We simply provide the evidence needed to answer the learner's questions, and rely on the learner's intelligence to find answers (Johns, 1991 : 2).

Johns et King (1991 : iii) utilisent le terme de Data Driven Learning (DDL) pour désigner l'apprentissage par la découverte dans le domaine des corpus et concordances.

[DDL can be defined as] the use in the classroom of computer-generated concordances to get students to explore regularities of patterning in the target language, and the development of activities and exercises based on concordance output.

Plusieurs chercheurs (Cross, 2002 ; Hadley, 2002) défendent le point de vue que le repérage d'informations dans l'input aide particulièrement à développer le savoir métalinguistique des apprenants. Gaskell et Cobb (2004) montrent la nécessité d'étudier les effets de l'utilisation des corpus et concordances pour l'acquisition de la grammaire. Pour l'apprentissage d'une langue étrangère à l'aide de corpus et concordances, Hadley (2002) propose comme cadre le DDL et la "grammaire pédagogique". Il la définit comme suit.

I propose that PG is a modest reference which can be used for course work, which principally draws attention to language patterns. It can be used by teachers, native speakers and second language learners to gain insight into and better utilize the target language. This definition suggests that grammar involves "doing" and "autonomous discovery" much more than "being told about." In DDL learners are not seen simply as recipients of knowledge, but as researchers studying the regularity of the language. Teachers help the learners' research without knowing in advance what patterns they will discover. A DDL approach expects learners to get a "feel" for the language by personally experiencing a focused study of the target language's organic consistencies (Chalker 1994, Johns 1991). (…) Data-driven learning is very much a "research-then-theory" method of studying grammar. Language learners start with a question, and then come to their conclusions after analyzing the corpora with a concordancer program (Hadley, 2002).
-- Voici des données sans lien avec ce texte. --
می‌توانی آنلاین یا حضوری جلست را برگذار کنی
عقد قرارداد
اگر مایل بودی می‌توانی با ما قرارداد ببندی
Nous retrouvons dans cette définition des principes déjà évoqués ci-dessus, comme la démarche par la découverte et l'attitude d'apprenant-chercheur. Certaines préoccupations du Data Driven Learning (DDL) et de la grammaire pédagogique semblent se rejoindre dans les

79 démarches conceptualisantes qui cherchent à amener les apprenants à comprendre le fonctionnement de la langue (cf. 2.8.2.).